Starring Declan Donnelly, Ant McPartlin, Bill Pullman, Harry Dean Stanton, Omid Djalili, Jimmy Carr, Morwenna Banks
Director Jonny Campbell.
Based (incredibly loosely, one suspects) on the true story of British scallies Santilli and Shoefield, played by, as Bill Nighy appropriately refers to them in Love, Actually, “Ant or Dec”. When Santilli’s quest for Elvis memorabilia takes him and his friend to Cleveland, Ohio, he’s approached by an old-timer known as Harvey (a reference to James Stewart’s imaginary rabbit?) played by grumpy-but-loveable Harry Dean Stanton. He shows Santilli a film we’re told (but never shown) depicts the autopsy of an alien, said to have been recovered from the legendary Roswell crash-site in 1947.
Santilli brokers a deal for $ 30,000 between Harvey and a UFO-obsessed gangster, Laszlo, and brings the film home. Unfortunately, the celluloid, exposed to the elements, has “eaten itself” and is now blank. Fearing retribution from Laszlo, Santilli and Shoefield recruit their bumbling friends and, somehow, create a fake good enough to save their necks. This success inspires them to take the con further and, as in real life, their home-made film ends up being watched by billions of TV viewers around the world.
The premise might be clever-clever but the execution is distinctly average. It’s better when dealing with the Santilli and Shoefield and their fellow hoaxers (especially kebab-shop owner turned tortured auteur Djalili) and Ant or Dec are actually pretty good – all those years on Byker Grove must have paid off.
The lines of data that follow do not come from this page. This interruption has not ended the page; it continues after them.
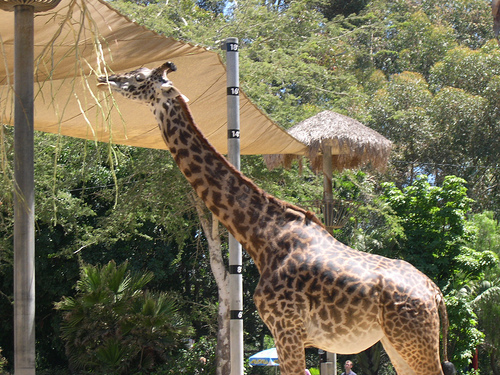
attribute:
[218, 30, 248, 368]
pole — large, metal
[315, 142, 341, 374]
pole — large, wooden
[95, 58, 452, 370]
giraffe — tall, brown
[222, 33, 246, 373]
pole — large, metal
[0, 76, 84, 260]
pole — tall, metal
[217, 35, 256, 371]
pole — marked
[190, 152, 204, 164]
spot — brown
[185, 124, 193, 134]
spot — brown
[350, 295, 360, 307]
spot — brown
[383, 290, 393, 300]
spot — brown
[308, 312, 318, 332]
spot — brown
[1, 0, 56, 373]
pole — metal, large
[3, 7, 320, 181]
canopy — brown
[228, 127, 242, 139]
number — 14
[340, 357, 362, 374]
man — standing in distance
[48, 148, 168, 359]
trees — palm, in background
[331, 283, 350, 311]
spot — brown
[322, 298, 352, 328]
spot — brown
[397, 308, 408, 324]
spot — brown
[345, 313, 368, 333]
spot — brown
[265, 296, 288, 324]
spot — brown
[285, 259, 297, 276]
spot — brown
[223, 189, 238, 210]
spot — brown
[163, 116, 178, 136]
spot — brown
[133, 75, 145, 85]
giraffeeye — giraffe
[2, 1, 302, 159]
sun shade — yellow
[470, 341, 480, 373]
pole — red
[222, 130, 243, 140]
strip — black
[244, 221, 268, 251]
spot — brown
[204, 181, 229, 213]
spot — brown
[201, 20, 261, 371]
pole — metal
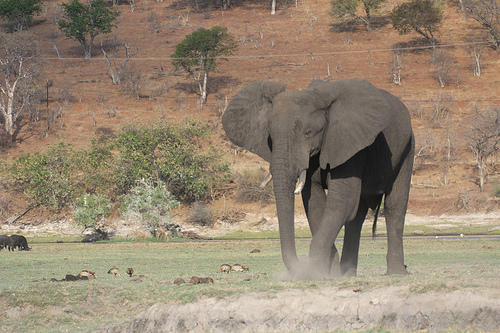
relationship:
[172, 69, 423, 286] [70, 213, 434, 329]
elephant in prairie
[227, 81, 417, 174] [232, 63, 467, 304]
ears on elephant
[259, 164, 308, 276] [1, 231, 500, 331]
trunk touching dirt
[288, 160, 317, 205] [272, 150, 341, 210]
elephant tusk over mouth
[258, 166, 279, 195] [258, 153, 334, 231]
tusk above mouth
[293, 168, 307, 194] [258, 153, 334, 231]
elephant tusk above mouth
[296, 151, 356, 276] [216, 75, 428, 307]
legs of elephant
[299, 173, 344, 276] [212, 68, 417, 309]
foot of elephant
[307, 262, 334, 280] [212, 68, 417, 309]
foot of elephant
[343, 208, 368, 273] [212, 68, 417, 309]
foot of elephant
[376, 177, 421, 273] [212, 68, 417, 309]
foot of elephant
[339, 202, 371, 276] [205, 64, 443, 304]
leg of elephant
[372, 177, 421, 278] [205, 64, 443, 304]
leg of elephant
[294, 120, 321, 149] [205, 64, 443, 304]
eye of elephant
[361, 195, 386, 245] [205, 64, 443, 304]
tail of elephant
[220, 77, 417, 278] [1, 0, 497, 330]
elephant in field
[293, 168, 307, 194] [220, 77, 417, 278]
elephant tusk of elephant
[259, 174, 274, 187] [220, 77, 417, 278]
tusk of elephant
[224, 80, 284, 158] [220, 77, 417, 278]
ear of elephant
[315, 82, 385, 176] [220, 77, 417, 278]
ear of elephant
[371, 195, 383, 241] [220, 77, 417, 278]
tail of elephant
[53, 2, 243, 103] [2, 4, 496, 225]
trees on hill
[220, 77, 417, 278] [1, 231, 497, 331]
elephant in dirt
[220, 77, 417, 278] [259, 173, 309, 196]
elephant has tusk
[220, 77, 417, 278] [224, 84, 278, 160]
elephant has ear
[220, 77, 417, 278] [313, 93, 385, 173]
elephant has ear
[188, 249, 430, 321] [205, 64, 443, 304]
dust with elephant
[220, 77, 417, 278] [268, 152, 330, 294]
elephant with trunk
There’s an awful lot that doesn’t work, though. Part of the film is, rather pointlessly, told by our heroes in the present day, interviewed by a documentary filmmaker played by Bill Pullman. This device occasionally intrudes on the narrative, giving us talking-head interviews with CIA operatives and the like, none of which gel with the rest of the film. And, when the hoax escalates, the film collapses under its own ambition (not to mention budget) – we’re never convinced that Santilli and Shoefield are engaged in multi-million dollar negotiations with the world’s TV reps – and the whole thing ends with a disappointing whimper. It is good, though, to see genuine footage from some of the many documentaries put together by the world’s TV networks, one presented by Star Trek’s Jonathan Frakes, looking very beardy.
A distinct made-for-TV vibe is elevated by a good British cast and some funny moments. ‘Ant or Dec’ are amiable enough and could carve themselves a movie career, but only if they move on to stronger projects than this. Fluffy fun, but nothing particularly – sorry – out of this world.